I didn't want to be the criminal justice guy, even though I went to college for criminal justice and I briefly worked at the Lancaster County Prison back in 2012. But I've kind of become the de facto criminal justice guy either for cash bail stuff or because there's maybe two or three big nonprofit organizations that focus on criminal justice stuff. It's a scarce institution of change here in Lancaster.
OUL: Do you all have an office space or are you remote?
Maina: Right now, we're just being summoned to where we need to be, but we're not full time yet.
OUL: Tell me about some of your dreams, professionally or personally.
Maina: I would really love to see Central Pennsylvania be a leader in change when it comes to criminal justice and equity. I would love to see Lancaster — with me and my organization's help — tackle the homeless crisis and find a way to insert an actual housing-first model.
Closing the poverty gap, ending homelessness and ending cash bail; those are the three big goals I have.
OUL: What else should Lancaster know about you or your work?
Maina: Don't be afraid to challenge people who tell you that your wants or needs are too much. It doesn't matter if it's an institution, doesn't matter if it's a person, advocating for yourself or finding people to advocate for you is important. Embrace not being stagnant.

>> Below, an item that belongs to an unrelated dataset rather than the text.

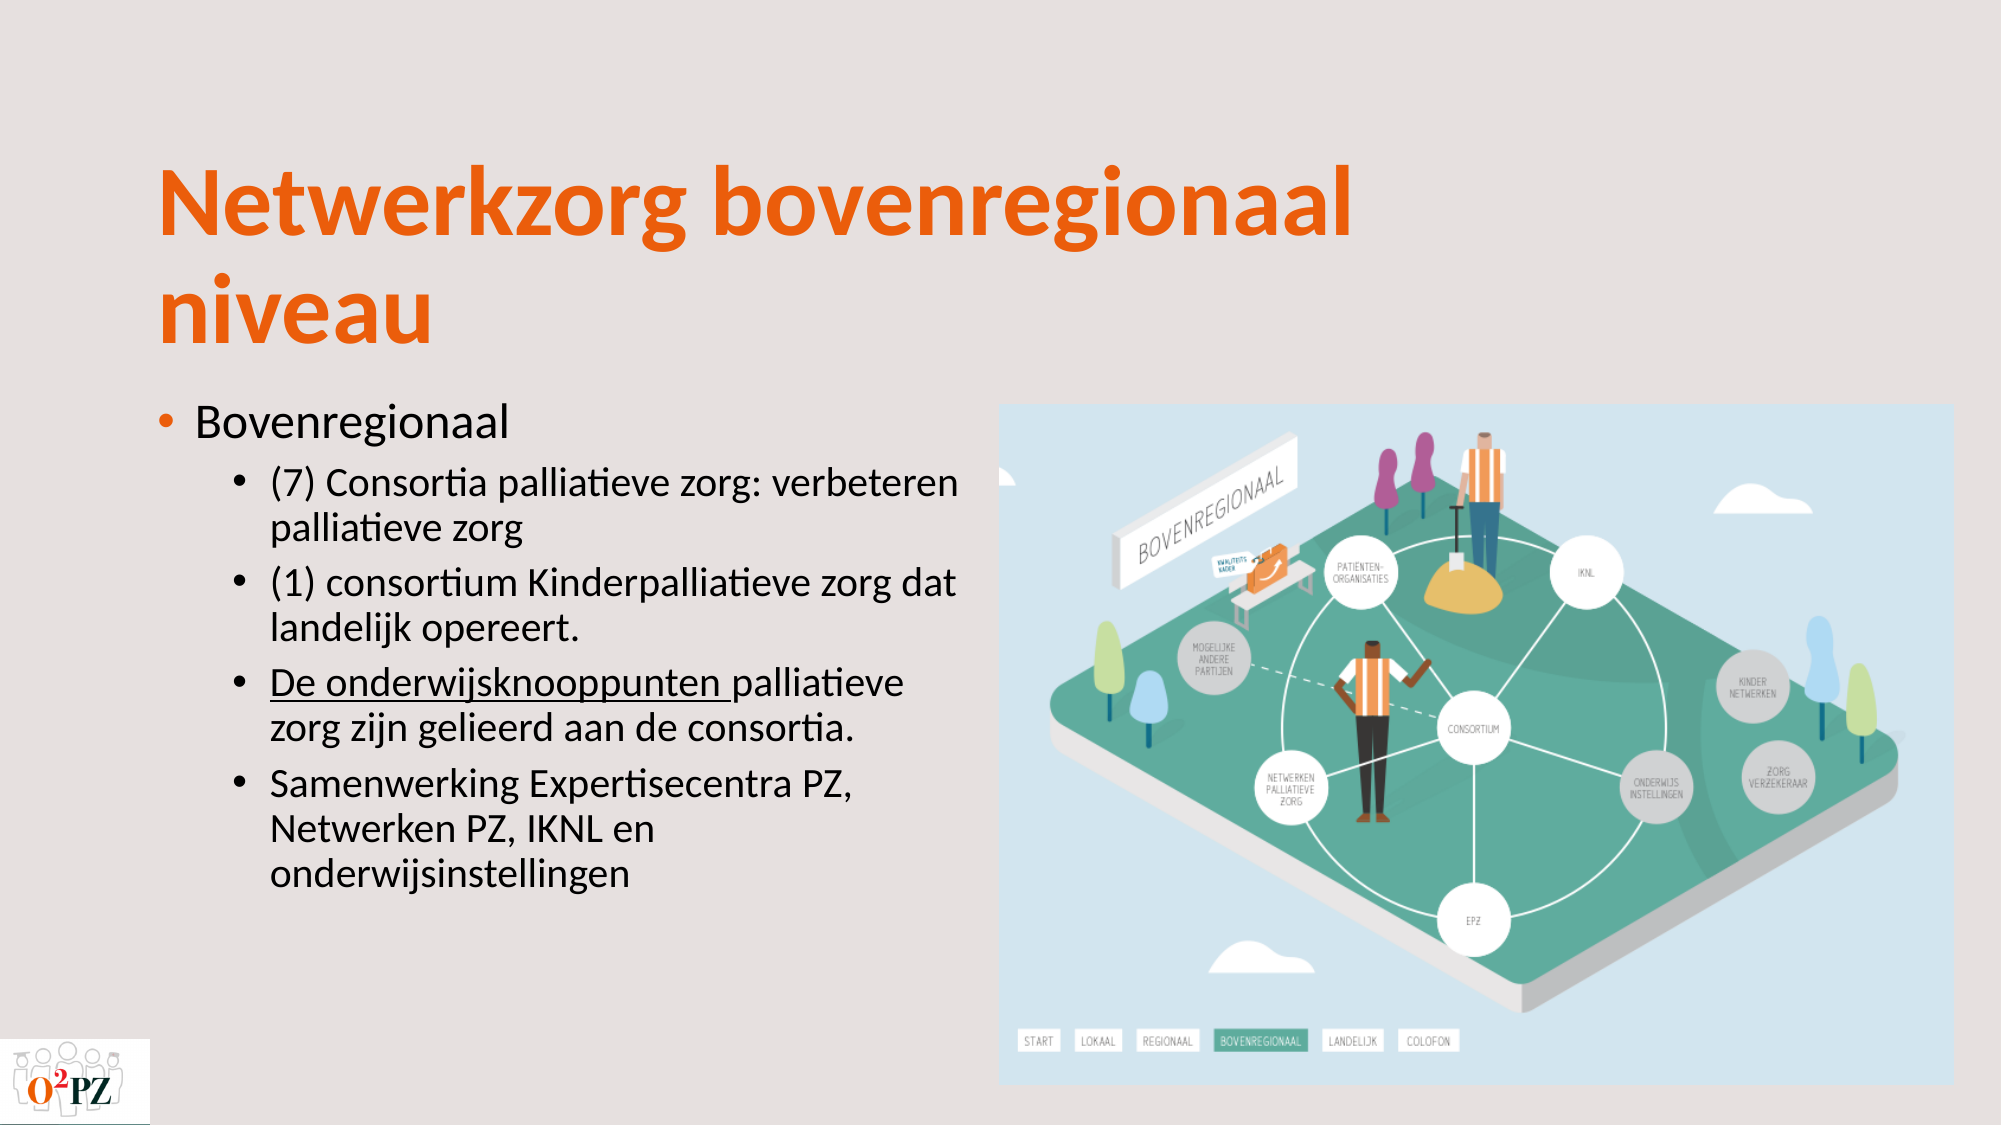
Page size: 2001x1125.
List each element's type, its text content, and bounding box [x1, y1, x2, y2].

Also, don't be afraid to challenge the things that are not sexy or not trendy. If you want to advocate for Black people, advocate for LGBTQ, and you want to be intentional about it, do that offensively; there's nothing wrong with it. I think you've got to be your authentic self and continue to remind yourself of that.
OUL: What keeps you authentic?
Maina: I'm not 1,000% sure, but I do ask for a ton of feedback. It doesn't even have to be someone who's around me all the time. There's going to be a lot of people that want to give you advice. It's what you do with it, right?
I keep myself authentic by knowing what I want to do but taking advice, taking critiques, taking feedback and incorporating it into my wants and needs.